There they go again. Thank goodness.
I last mentioned the Friends of the Boundary Waters Wilderness in January, when the nonprofit group of environmentalists who want to protect and preserve the remaining small patches of wilderness in this neck of the woods was objecting to government approval for a giant sulfide-mining proposal on the Iron Range. Criticized as environmental extremists by pro-mining interests, the Friends were vindicated when the Environmental Protection Agency labeled the project as unacceptable and sent it back to the drawing board.
Now, the Friends are back in the news, filing suit to block construction of a high cell phone tower on the edge of the Boundary Waters Canoe Area Wilderness near Ely, Minn.
The lawsuit was filed as a last resort after repeated attempts to get AT&T and Lake County to revise the plan for the 450-foot tower. For this affront to the gods of technology, the Friends are being pilloried as Luddites who oppose cell phones and who wish the people who live along the margins of the wilderness to dwell in a cone of silence without access to the outside world or emergency services.
If they hate cell phones, it comes as news to Paul Danicic, the executive director of the Friends, who has lived and worked in the North Woods for years, who knows the importance of reliable communication, and whom I reached the other day by scratchy cell phone signal from the Apostle Islands National Lakeshore, where he was vacationing with his family. Why, I asked Danicic, are you and your fiendish wilderness friends so opposed to our neighbors in Ely being able to text-message their moms on Mother's Day?
Long story short: It ain't necessarily so.
The Friends haven't taken a position against cell phone coverage in the wilderness area. They are arguing only that the plan for a cell tower on a ridge near Fall Lake (the height above the landscape would be about 600 feet) would create a visual intrusion on the wilderness and that they hope to convince Lake County and AT&T to consider alternatives that would serve local customers without changing the wilderness.

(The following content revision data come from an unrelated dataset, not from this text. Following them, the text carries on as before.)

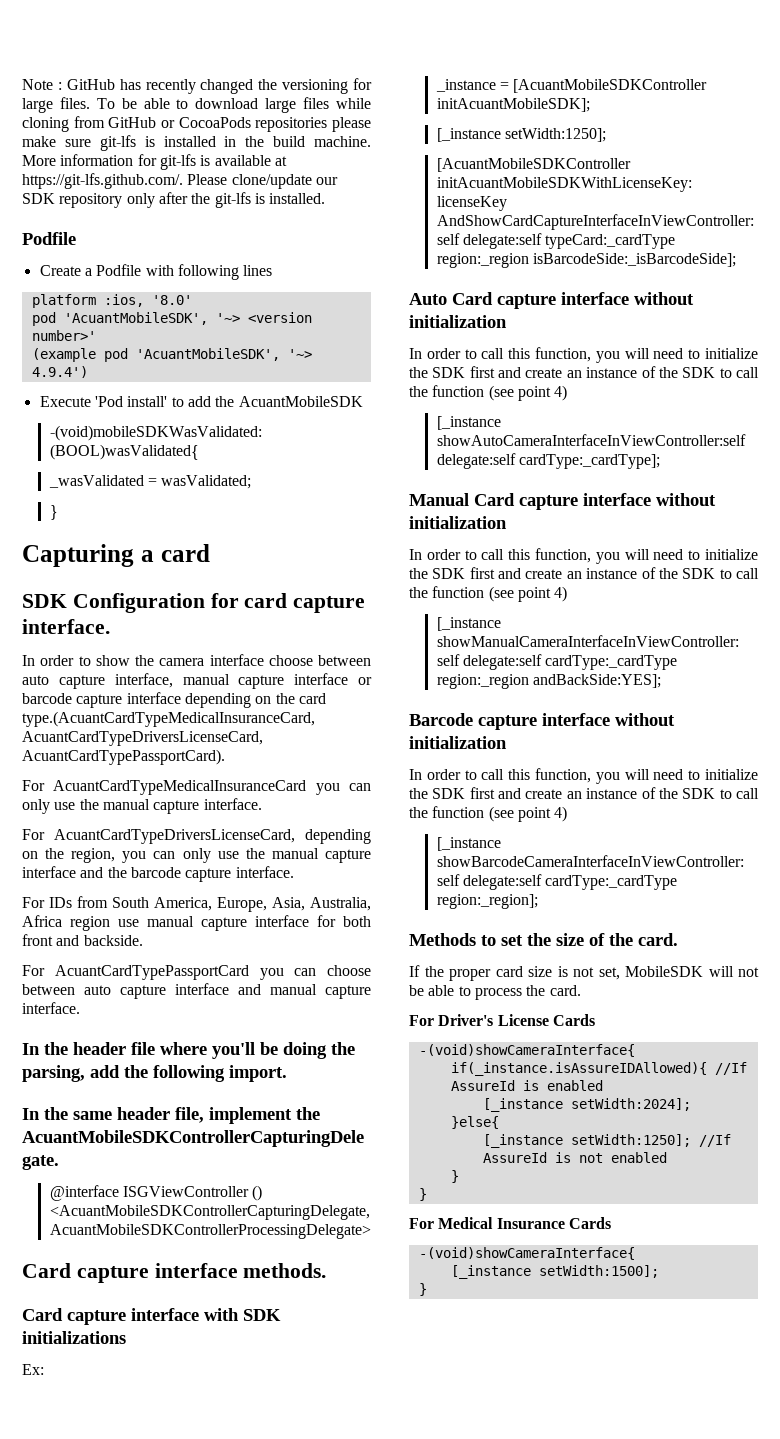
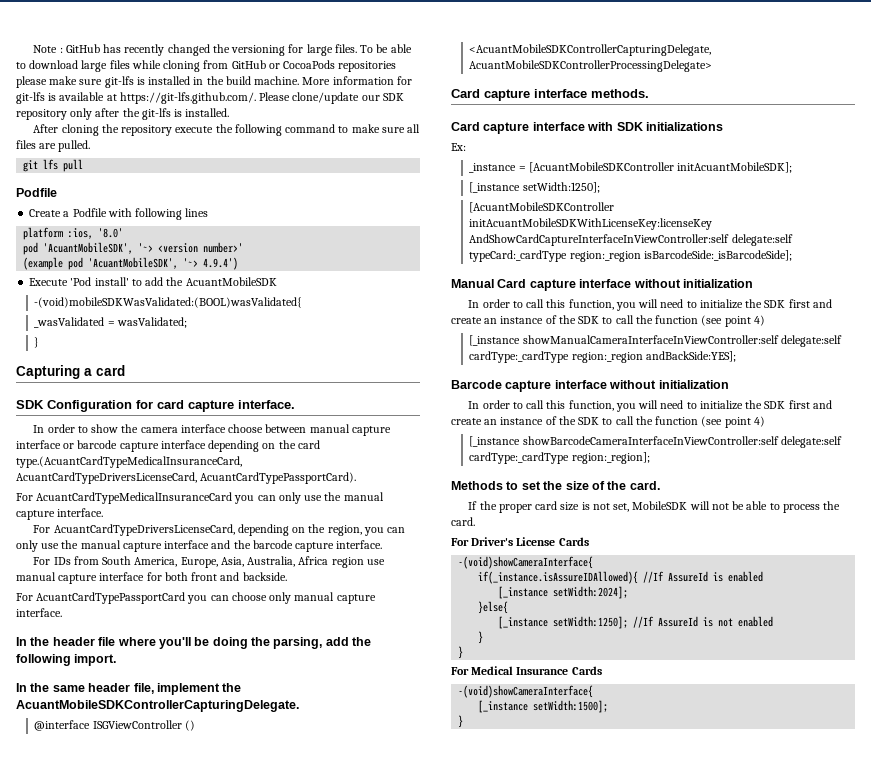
(326, 198) none -> [33,124,421,136] [16,140,91,152] [23,159,84,172] // After cloning the repository execute the following command to make sure all files are pulled. // git lfs pull
[22,673,173,689] auto capture interface, -> (307, 428) none
[22,983,261,999] between auto capture interface and -> [269,592,292,604] only
[409,292,694,309] [409,315,507,328] [409,347,758,363] [409,366,759,378] [409,385,568,401] [436,416,501,430] [436,434,746,446] [436,453,660,469] // Auto Card capture interface without initialization // In order to call this function, you will need to initialize the SDK first and create an instance of the SDK to call the function (see point 4) // [_instance showAutoCameraInterfaceInViewController:self delegate:self cardType:_cardType]; -> (792, 255) none

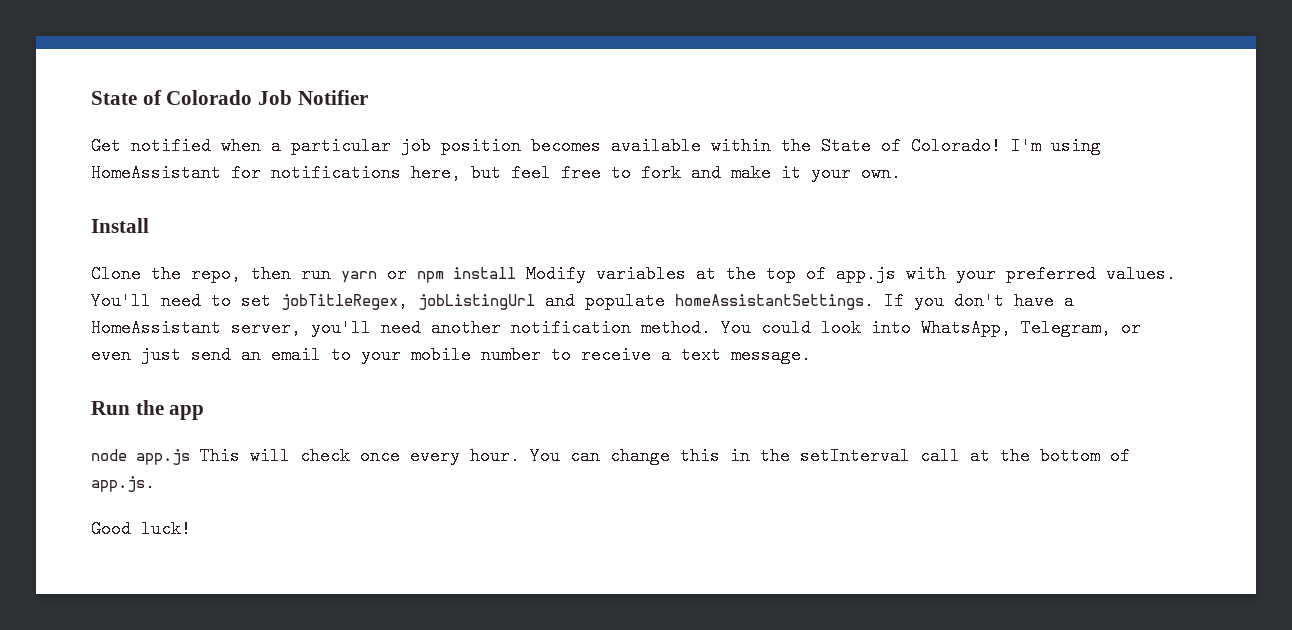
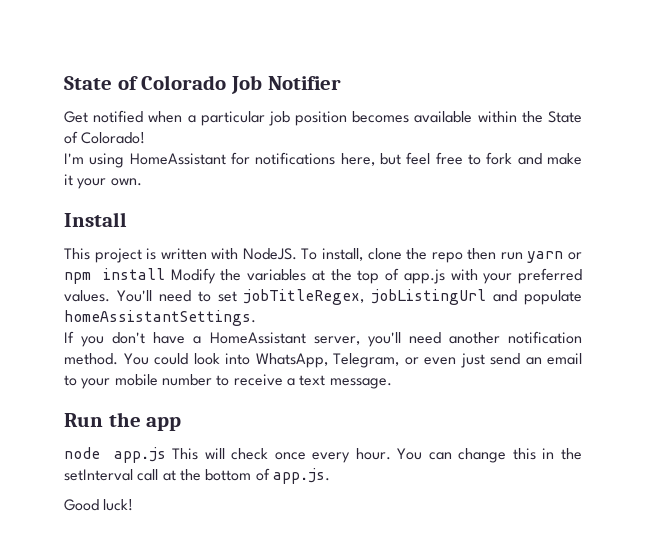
(1001, 146) none -> (146, 138) //
[91,265,241,283] Clone the repo, -> [64,248,463,263] This project is written with NodeJS. To install, clone the repo
(586, 274) none -> [220,269,242,281] the
(874, 301) none -> (256, 318) //

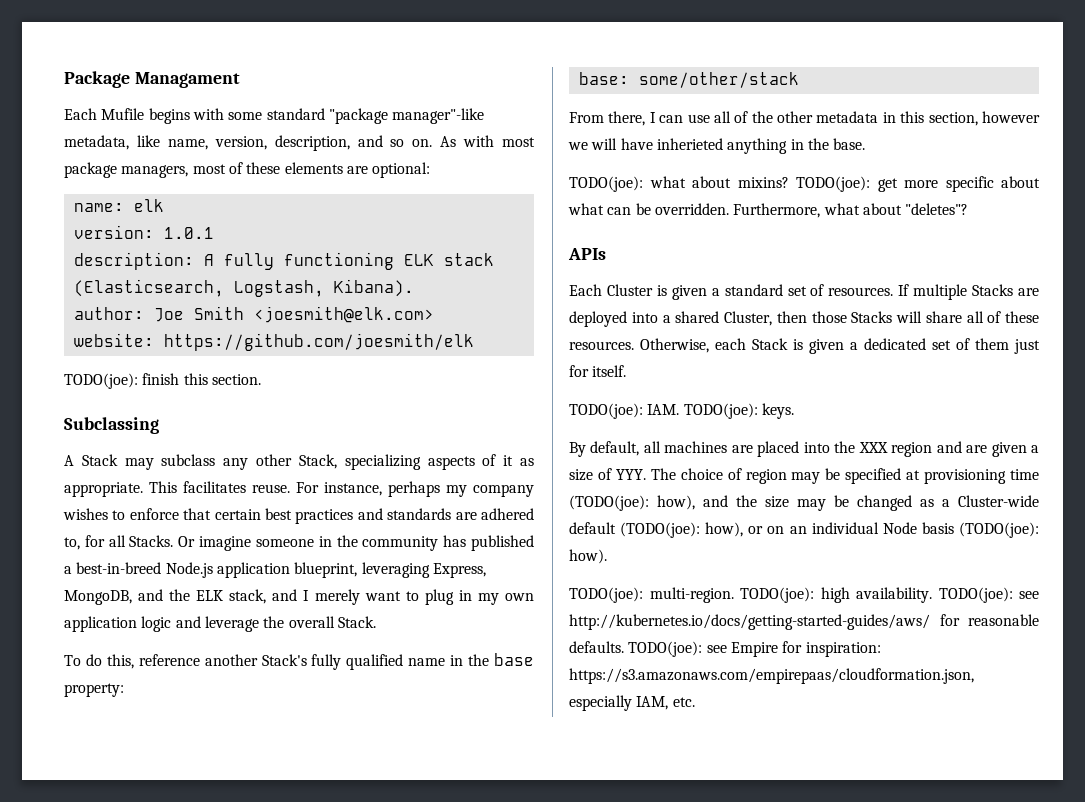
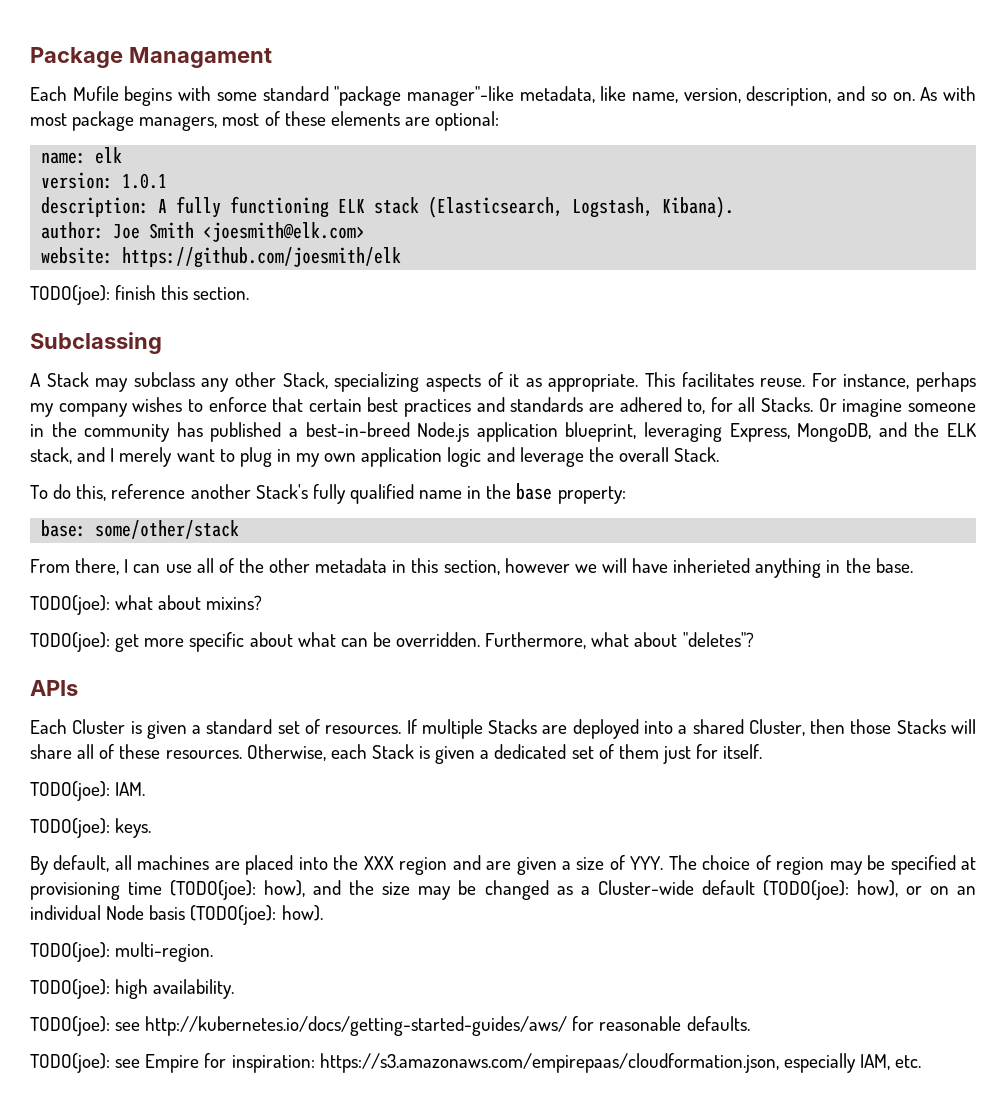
(789, 182) none -> (263, 602) //
(680, 409) none -> (146, 789) //
(734, 595) none -> (214, 952) //
(932, 595) none -> (235, 989) //
(624, 647) none -> (750, 1023) //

This is a reasonable position -- one that can be supported by any lover of the woods and waters but that does not brush aside the legitimate interests of local residents. But in a shrill era of "drill, baby drill" (before the BP disaster in the Gulf of Mexico, at any rate), when preservation of the environment is in danger of being swept aside, even reasonable positions can seem like radical ones. But, in the end, environmental groups like the Friends (www.friends-bwca.org) are conservative: Conservation is what they ask.
"The scenic beauty of the Boundary Waters, a 1.1-million-acre, federally protected wilderness area, must be preserved now so the wilderness continues to be a natural, pristine and unspoiled environment for generations to come," Danicic said in a news release after the lawsuit was filed June 22 in Hennepin Country District Court. If that sounds polemical, it's not. It is the law of the land.
The Wilderness Act of 1964 said this: "A wilderness, in contrast with those areas where man and his own works dominate the landscape, is hereby recognized as an area where the earth and community of life are untrammeled by man, where man himself is a visitor who does not remain."
Can wilderness be preserved when a blinking tower visible for miles "dominates the landscape?" Some parts of lake country in Minnesota, including cabin-rich Crow Wing County, have limited cell towers to 200 feet in height. Should a pristine wilderness not get the same protection? The same kind of issues threaten other national treasures such as Yellowstone National Park, and Danicic says it's time to have that discussion.
Wilderness and environmental values are under assault, and many people may dismiss a lawsuit against a cell tower as somehow unworthy of contention. I wish AT&T could fix the dead zone in my neighborhood where my cell phone calls go to die. So I accept the need for reasonable and reliable coverage for those who live and work near the wilderness. So does the Friends of the Boundary Waters, which repeatedly has stated that it would like to work out a settlement that allows for local cell phone service that does not "impair the wilderness character of the Boundary Waters."
That is not frivolous. It is fundamental to the preservation of wilderness and its value in our lives.
Sigurd F. Olson, the late naturalist who sang the song of wilderness in the Boundary Waters back before it won protection, put it this way:
"This is the most beautiful lake country on the continent. We can afford to cherish and protect it."
Another way of saying it: We can't afford not to.